Hal ini juga lah yang saat ini sedang dikerjakan oleh Wuling Indonesia, salah satu industri mobil asal negara Tiong­kok, untuk meningkatkan penjualan pro­duk mereka guna bersaing dipasar oto­motif Indonesia. Dan jika nantinya aspek tersebut sudah mampu diadopsi oleh SMK, maka hanya satu hal lagi yang mereka harapkan untuk kemajuan in­dustri mobil karya anak bangsa tersebut, yakni dukungan masyarakat Indonesia.

Seharusnya Kita Dukung.

SMK tidak bisa sendirian, sebagai karya besar anak bangsa, mereka butuh dukungan segenap rakyat Indonesia untuk terus berkembang dan maju. Tan­pa itu semua, maka Esemka akan kesu­litan bersaing dipasar otomotif Indonesia, me­ng­hadapi para “raksasa” otomotif yang sudah puluhan tahun berkecim­pung didalamnya. Esemka berbeda de­ngan Mobil Timor, karena ia bukan mo­bil nasional. Esemka berdiri sendiri, sebagai perusahaan swasta yang me­wujudkan cita-cita bangsa Indonesia, untuk bisa memproduksi apa yang dibu­tuhkan negeri ini.

Hentikan perdebatan tentang Esemka yang mirip dengan Changan Star asal Tiongkok tersebut. Karena kemiripan dalam industri otomotif itu adalah hal yang biasa terjadi, karena produsen ha­rus menyesuaikan diri dengan permin­taan pasar. Kerjasama dengan perusa­haan otomotif luar negeri juga meru­pakan hal biasa dalam bisnis manufak­tur, tidak ada yang salah. Bahkan, men­jiplak inovasi merk lain bukanlah sebuah pantangan dalam industri, selama sesuai dengan kesepakatan yang dijalin.

Yang terpenting, SMK memiliki road map yang jelas, serta research and development yang baik guna kemajuan pe­rusahaannya, sehingga beberapa wak­tu nanti bisa memproduksi mobil ha­sil. ino­vasi dan kreasi sendiri. Dan yang pa­ling penting untuk kita ketahui, bahwa kompo­nen mobil Esemka saat ini adalah murni hasil perusahaan dalam negeri, seperti INKA dan lain-lain yang kom­peten dibi­dang komponen yang dibutuh­kan Esemka.

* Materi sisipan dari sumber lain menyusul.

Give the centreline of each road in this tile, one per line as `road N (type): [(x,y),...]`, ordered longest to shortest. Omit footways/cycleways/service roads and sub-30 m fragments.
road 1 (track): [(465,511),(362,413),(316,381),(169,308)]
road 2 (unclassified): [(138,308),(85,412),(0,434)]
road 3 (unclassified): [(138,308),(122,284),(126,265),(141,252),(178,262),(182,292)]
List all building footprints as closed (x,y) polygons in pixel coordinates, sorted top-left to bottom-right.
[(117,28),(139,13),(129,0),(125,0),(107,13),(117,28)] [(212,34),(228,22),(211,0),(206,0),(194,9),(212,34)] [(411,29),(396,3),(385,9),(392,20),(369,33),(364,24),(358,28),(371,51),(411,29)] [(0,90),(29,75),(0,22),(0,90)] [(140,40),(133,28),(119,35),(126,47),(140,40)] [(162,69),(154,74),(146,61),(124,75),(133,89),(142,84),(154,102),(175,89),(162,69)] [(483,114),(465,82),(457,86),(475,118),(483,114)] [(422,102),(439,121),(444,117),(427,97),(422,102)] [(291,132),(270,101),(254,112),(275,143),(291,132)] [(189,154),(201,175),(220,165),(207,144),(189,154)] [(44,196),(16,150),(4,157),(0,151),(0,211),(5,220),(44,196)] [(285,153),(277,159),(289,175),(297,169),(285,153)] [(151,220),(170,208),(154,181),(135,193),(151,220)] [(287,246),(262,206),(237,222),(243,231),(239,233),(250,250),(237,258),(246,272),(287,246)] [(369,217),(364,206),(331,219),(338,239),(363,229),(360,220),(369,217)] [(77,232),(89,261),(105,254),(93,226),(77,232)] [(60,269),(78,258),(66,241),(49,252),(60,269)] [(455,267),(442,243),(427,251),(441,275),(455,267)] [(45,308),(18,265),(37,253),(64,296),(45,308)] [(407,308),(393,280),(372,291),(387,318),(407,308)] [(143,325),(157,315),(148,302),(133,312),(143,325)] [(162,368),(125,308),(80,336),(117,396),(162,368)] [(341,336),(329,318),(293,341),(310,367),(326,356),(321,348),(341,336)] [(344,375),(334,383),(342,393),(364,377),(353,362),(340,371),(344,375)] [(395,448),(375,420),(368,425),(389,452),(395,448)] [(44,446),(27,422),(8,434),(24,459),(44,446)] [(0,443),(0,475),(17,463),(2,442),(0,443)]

Mendukung produk karya anak bang­sa adalah kewajiban setiap warga negara Indonesia, karena hanya dengan demi­kianlah, produk-produk dalam negeri bi­sa berkembang dan maju, ditengah gempuran produk luar negeri.

Mampukah Esemka bersaing dipasar otomotif atau tidak, itu tergantung SMK sendiri dalam.memproduksi barang, kon­sumen yang menilai, serta dukungan dari segenap rakyat Indonesia. Semoga SMK, Bisa. Kalau tidak sekarang, Kapan lagi? ***

Penulis adalah, pemerhati sosial, pendidikan dan budaya. Pernah bekerja sebagai sales mobil.